Documentation
¶
Overview ¶
Package processor is the shared per-record processing core that every Murmur runtime delegates to. It owns the at-least-once-with-dedup contract, the retry-with-backoff loop, and the metrics surface — three concerns that would otherwise be duplicated across pkg/exec/streaming, pkg/exec/lambda/*, and any future driver (SQS, SNS-fronted EventBridge, etc.).
The package is exported so out-of-tree drivers can sit on the same retry / dedup contract without forking the logic. The API surface is intentionally small: one Config struct, one MergeOne function. Drivers wire their record-decoding to MergeOne and decide what to do with non-nil returns (the Kinesis Lambda adds the record to BatchItemFailures; the streaming runtime Acks past the poison record after dead-lettering it).
Stability: the API tracks pkg/exec/streaming and pkg/exec/lambda/*; expect the same experimental-pre-1.0 churn as those packages.

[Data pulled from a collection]
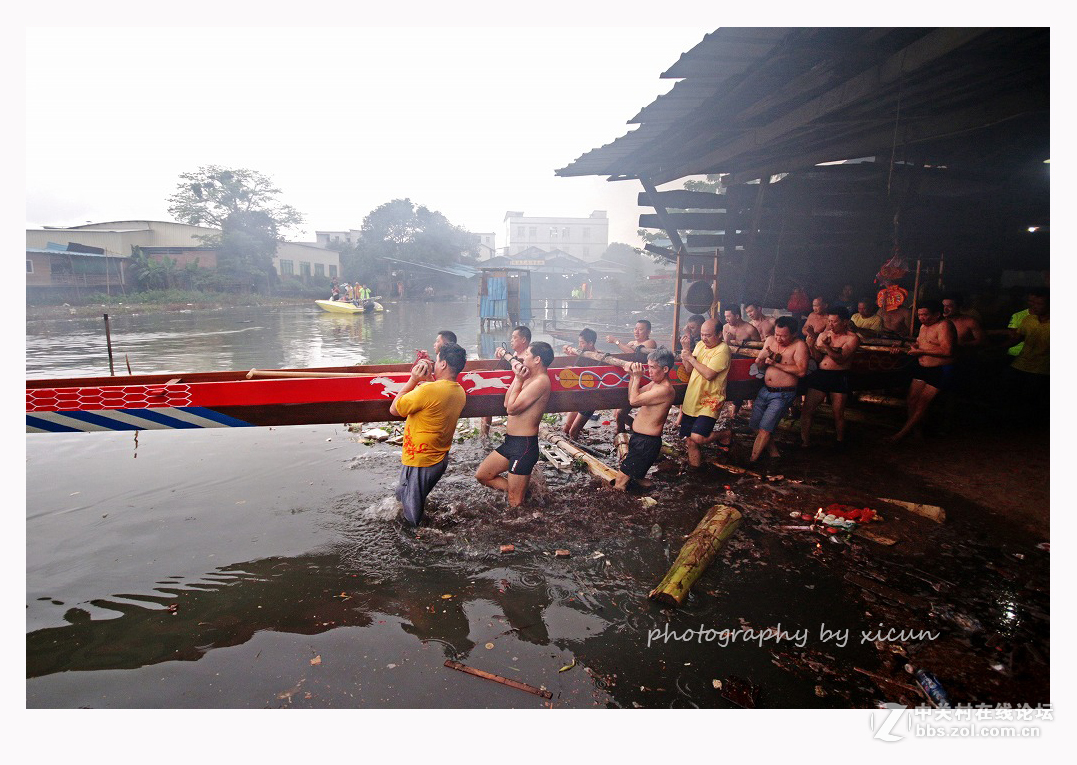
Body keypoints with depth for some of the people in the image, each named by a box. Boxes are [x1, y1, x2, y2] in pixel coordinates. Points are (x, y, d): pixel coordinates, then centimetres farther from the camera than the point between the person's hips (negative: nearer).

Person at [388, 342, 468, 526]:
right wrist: (429, 379, 8)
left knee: (413, 517, 8)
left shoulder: (429, 390, -28)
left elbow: (394, 409, -16)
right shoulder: (460, 392, -1)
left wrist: (413, 379, -14)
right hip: (441, 459, 9)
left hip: (419, 462, -9)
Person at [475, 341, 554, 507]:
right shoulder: (530, 378, 13)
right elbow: (507, 403, 10)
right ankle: (522, 491, 20)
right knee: (482, 476, 16)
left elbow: (512, 408, -21)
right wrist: (517, 377, 6)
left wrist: (519, 380, -11)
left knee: (515, 503, -3)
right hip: (511, 442, 10)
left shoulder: (541, 381, -19)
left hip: (525, 445, -10)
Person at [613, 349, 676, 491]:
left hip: (647, 442, -10)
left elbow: (634, 400, -24)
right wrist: (632, 376, 3)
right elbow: (632, 398, 15)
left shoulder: (665, 389, -22)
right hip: (637, 437, 10)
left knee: (619, 486, -8)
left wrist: (637, 377, -13)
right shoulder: (654, 384, 9)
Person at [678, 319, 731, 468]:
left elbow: (709, 374, -22)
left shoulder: (722, 350, -14)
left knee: (697, 437, -18)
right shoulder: (700, 345, 10)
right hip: (692, 400, 7)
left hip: (709, 402, -7)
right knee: (688, 439, 8)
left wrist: (691, 358, -16)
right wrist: (685, 348, -3)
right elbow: (689, 368, 10)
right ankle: (695, 463, 31)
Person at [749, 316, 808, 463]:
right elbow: (758, 363, 10)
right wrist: (764, 356, -13)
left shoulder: (799, 345, -12)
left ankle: (752, 461, 0)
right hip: (765, 390, 7)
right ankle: (773, 453, 26)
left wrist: (776, 363, -20)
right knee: (754, 424, 9)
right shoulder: (770, 340, 6)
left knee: (764, 428, -11)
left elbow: (801, 371, -22)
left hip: (783, 394, -7)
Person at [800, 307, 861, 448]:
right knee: (807, 409, -2)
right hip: (820, 374, 4)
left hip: (839, 377, -4)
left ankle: (840, 442, 23)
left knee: (838, 414, 2)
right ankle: (805, 442, 7)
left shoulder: (852, 338, -3)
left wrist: (827, 347, -29)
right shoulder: (823, 334, 10)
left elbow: (841, 359, -15)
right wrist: (812, 346, -11)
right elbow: (818, 358, 7)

Exercise description:
In the processor package overview, copy out everything from "Documentation" down to "SNS-fronted EventBridge, etc.).".

Exercise solution:
Documentation
¶
Overview ¶
Package processor is the shared per-record processing core that every Murmur runtime delegates to. It owns the at-least-once-with-dedup contract, the retry-with-backoff loop, and the metrics surface — three concerns that would otherwise be duplicated across pkg/exec/streaming, pkg/exec/lambda/*, and any future driver (SQS, SNS-fronted EventBridge, etc.).